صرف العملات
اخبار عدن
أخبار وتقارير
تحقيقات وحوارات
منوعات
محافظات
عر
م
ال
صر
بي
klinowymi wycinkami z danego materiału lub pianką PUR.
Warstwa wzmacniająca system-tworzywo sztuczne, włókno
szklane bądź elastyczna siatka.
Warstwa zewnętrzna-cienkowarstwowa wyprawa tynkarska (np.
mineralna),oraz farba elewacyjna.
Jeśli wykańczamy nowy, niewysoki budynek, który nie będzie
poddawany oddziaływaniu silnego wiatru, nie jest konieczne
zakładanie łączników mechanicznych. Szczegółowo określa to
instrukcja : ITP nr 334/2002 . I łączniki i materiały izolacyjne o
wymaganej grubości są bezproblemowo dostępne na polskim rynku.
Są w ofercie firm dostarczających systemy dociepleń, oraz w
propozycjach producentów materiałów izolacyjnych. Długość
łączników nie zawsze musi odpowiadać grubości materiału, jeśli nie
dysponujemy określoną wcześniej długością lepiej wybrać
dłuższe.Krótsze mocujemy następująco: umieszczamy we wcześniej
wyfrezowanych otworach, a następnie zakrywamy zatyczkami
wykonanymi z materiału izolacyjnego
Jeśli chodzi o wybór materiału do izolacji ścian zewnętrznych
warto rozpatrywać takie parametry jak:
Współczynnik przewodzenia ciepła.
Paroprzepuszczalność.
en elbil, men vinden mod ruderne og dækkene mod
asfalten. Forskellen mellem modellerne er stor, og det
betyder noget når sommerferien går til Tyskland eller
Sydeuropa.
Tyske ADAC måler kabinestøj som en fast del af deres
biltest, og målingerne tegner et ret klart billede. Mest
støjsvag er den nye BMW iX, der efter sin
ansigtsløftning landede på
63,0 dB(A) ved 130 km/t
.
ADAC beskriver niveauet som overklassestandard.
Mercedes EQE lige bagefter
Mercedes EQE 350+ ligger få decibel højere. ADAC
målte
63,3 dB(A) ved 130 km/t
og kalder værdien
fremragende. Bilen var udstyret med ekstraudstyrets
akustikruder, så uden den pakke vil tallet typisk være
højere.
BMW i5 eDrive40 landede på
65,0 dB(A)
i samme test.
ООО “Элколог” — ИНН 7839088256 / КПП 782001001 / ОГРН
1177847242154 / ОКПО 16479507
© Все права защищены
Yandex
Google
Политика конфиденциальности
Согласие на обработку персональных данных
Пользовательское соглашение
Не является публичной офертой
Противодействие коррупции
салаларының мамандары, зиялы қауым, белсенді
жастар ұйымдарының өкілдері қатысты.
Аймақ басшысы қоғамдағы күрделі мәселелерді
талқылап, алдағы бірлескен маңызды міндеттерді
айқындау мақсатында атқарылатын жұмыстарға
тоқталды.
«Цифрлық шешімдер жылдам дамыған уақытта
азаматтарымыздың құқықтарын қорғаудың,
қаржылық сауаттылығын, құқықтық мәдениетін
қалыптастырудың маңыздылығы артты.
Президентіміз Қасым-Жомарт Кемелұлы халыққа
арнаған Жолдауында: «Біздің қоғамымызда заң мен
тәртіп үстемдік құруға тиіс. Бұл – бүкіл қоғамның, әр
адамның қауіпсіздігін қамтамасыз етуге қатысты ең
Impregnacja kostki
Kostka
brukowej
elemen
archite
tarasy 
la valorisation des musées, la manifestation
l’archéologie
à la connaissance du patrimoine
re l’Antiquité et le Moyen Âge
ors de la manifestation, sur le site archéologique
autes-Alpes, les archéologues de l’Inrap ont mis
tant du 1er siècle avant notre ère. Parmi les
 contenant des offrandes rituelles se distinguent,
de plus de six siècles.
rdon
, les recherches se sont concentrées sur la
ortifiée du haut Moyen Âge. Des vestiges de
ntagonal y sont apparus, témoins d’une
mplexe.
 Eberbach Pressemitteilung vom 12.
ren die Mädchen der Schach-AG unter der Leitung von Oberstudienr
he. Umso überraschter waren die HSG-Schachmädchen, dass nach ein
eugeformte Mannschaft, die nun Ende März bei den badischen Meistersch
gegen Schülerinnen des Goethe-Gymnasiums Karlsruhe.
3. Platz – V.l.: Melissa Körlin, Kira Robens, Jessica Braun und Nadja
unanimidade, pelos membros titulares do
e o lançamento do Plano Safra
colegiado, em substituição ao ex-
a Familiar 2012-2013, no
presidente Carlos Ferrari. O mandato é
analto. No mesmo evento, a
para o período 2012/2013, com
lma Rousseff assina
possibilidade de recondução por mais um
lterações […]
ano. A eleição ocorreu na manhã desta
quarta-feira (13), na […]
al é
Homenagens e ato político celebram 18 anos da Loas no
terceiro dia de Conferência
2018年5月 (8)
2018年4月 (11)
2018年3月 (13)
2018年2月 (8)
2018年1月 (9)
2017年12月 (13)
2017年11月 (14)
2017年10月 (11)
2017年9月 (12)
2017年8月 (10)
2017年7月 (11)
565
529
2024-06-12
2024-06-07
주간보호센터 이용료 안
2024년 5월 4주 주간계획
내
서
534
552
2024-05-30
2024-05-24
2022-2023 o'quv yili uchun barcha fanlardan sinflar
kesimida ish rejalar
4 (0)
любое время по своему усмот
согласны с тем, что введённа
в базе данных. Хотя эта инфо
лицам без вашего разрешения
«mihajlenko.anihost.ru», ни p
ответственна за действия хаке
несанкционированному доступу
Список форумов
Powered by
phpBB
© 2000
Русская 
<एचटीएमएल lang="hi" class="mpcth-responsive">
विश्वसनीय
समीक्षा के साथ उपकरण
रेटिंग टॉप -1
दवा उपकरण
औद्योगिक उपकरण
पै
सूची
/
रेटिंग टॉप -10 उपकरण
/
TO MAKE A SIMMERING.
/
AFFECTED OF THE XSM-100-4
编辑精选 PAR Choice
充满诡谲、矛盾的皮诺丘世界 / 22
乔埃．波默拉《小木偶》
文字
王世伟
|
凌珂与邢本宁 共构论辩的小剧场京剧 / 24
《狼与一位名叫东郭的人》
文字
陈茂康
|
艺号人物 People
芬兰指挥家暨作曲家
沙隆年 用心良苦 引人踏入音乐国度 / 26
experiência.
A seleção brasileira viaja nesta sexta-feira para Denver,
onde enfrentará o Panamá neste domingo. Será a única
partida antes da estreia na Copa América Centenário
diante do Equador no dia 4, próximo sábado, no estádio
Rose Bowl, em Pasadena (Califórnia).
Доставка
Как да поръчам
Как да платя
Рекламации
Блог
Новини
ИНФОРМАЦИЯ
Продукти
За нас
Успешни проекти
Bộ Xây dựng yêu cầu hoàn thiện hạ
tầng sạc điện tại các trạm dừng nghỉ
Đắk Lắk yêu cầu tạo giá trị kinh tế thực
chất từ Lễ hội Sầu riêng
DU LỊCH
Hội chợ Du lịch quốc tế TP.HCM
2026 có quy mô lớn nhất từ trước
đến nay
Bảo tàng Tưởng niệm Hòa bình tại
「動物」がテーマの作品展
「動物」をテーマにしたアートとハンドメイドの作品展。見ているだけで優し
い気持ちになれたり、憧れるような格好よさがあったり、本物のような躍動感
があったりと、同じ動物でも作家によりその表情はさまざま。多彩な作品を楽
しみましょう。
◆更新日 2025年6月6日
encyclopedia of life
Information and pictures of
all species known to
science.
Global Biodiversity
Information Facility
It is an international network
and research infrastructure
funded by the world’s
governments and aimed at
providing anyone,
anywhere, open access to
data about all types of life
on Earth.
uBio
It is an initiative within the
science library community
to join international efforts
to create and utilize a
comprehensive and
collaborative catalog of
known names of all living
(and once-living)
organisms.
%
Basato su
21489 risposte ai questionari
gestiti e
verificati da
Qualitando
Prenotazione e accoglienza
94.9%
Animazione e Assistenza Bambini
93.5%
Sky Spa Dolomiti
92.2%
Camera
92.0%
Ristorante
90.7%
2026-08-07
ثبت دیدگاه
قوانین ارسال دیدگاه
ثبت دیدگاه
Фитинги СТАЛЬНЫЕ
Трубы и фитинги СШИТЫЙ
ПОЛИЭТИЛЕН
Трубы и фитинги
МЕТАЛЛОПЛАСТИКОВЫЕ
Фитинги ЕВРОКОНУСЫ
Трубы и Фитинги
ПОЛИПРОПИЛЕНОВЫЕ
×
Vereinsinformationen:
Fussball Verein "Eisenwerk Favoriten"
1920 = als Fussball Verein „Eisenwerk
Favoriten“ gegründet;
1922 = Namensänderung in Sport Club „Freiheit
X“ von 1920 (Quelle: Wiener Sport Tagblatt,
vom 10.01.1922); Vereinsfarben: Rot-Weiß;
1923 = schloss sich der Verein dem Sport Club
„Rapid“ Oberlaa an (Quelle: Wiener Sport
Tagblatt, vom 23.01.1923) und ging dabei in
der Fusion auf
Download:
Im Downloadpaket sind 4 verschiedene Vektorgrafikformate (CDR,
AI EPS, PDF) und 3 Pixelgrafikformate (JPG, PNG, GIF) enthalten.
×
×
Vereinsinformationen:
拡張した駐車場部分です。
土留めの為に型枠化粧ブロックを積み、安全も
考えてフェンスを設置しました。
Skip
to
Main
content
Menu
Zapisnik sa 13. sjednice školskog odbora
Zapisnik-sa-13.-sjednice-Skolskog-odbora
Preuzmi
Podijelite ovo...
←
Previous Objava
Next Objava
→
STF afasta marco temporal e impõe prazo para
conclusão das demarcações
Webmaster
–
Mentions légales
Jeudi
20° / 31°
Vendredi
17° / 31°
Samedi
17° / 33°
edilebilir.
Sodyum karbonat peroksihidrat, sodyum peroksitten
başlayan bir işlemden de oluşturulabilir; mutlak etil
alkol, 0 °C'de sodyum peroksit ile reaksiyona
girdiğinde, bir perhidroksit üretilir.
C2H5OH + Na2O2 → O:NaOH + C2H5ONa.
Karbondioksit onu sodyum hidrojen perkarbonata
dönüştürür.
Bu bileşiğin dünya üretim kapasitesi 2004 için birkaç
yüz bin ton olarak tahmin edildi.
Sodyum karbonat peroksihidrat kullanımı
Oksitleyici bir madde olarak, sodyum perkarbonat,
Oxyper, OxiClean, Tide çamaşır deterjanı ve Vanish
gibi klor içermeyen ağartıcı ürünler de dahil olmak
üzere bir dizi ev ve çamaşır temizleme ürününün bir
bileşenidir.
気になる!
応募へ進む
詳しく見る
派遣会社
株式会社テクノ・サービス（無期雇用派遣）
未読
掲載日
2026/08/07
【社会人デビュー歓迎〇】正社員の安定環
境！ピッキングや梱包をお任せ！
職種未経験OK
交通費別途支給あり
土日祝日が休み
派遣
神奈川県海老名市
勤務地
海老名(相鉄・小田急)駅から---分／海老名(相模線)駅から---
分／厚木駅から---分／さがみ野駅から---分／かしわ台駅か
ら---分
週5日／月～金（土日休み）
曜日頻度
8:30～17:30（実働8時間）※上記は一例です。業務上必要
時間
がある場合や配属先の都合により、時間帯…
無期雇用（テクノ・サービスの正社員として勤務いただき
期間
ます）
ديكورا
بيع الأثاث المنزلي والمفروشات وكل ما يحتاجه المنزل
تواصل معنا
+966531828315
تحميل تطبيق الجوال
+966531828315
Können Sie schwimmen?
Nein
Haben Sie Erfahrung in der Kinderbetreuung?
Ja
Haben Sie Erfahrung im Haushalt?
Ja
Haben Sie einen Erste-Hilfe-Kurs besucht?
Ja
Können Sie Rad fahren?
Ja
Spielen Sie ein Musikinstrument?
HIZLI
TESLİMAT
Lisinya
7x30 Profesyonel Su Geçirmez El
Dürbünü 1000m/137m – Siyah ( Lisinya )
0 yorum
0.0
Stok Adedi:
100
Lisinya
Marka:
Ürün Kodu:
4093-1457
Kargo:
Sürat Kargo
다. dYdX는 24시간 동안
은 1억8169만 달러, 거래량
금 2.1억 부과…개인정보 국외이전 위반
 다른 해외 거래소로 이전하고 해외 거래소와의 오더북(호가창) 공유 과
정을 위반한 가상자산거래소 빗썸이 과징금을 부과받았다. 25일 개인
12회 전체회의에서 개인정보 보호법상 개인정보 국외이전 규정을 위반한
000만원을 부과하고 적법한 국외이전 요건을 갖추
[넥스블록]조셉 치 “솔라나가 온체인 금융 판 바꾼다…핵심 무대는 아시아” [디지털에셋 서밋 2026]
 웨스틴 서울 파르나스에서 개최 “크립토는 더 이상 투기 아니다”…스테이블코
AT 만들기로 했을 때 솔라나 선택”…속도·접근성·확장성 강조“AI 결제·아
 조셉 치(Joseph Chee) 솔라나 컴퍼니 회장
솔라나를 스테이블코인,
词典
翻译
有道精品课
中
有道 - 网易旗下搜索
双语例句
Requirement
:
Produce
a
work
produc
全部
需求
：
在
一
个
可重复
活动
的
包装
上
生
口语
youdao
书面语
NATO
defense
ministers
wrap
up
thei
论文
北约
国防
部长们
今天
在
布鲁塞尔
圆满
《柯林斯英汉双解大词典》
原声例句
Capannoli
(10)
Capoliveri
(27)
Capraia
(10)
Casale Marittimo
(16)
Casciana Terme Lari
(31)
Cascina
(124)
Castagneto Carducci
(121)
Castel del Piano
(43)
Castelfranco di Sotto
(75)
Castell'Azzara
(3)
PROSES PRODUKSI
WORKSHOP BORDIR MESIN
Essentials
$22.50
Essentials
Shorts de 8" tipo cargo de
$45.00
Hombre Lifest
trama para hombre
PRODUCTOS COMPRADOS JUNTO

━━━━━━━━━━━━━━━━━━━━━━━━━━━━━━

● EXERCISE DETAILS: Format the lines from the beginning of the records up to and including the line that contains "wyfrezowanych otworach, a" as a JSON list of strings, with one string per line and blank lines omitted.

● WRITTEN RESPONSE:
[
  "صرف العملات",
  "اخبار عدن",
  "أخبار وتقارير",
  "تحقيقات وحوارات",
  "منوعات",
  "محافظات",
  "عر",
  "م",
  "ال",
  "صر",
  "بي",
  "klinowymi wycinkami z danego materiału lub pianką PUR.",
  "Warstwa wzmacniająca system-tworzywo sztuczne, włókno",
  "szklane bądź elastyczna siatka.",
  "Warstwa zewnętrzna-cienkowarstwowa wyprawa tynkarska (np.",
  "mineralna),oraz farba elewacyjna.",
  "Jeśli wykańczamy nowy, niewysoki budynek, który nie będzie",
  "poddawany oddziaływaniu silnego wiatru, nie jest konieczne",
  "zakładanie łączników mechanicznych. Szczegółowo określa to",
  "instrukcja : ITP nr 334/2002 . I łączniki i materiały izolacyjne o",
  "wymaganej grubości są bezproblemowo dostępne na polskim rynku.",
  "Są w ofercie firm dostarczających systemy dociepleń, oraz w",
  "propozycjach producentów materiałów izolacyjnych. Długość",
  "łączników nie zawsze musi odpowiadać grubości materiału, jeśli nie",
  "dysponujemy określoną wcześniej długością lepiej wybrać",
  "dłuższe.Krótsze mocujemy następująco: umieszczamy we wcześniej",
  "wyfrezowanych otworach, a następnie zakrywamy zatyczkami"
]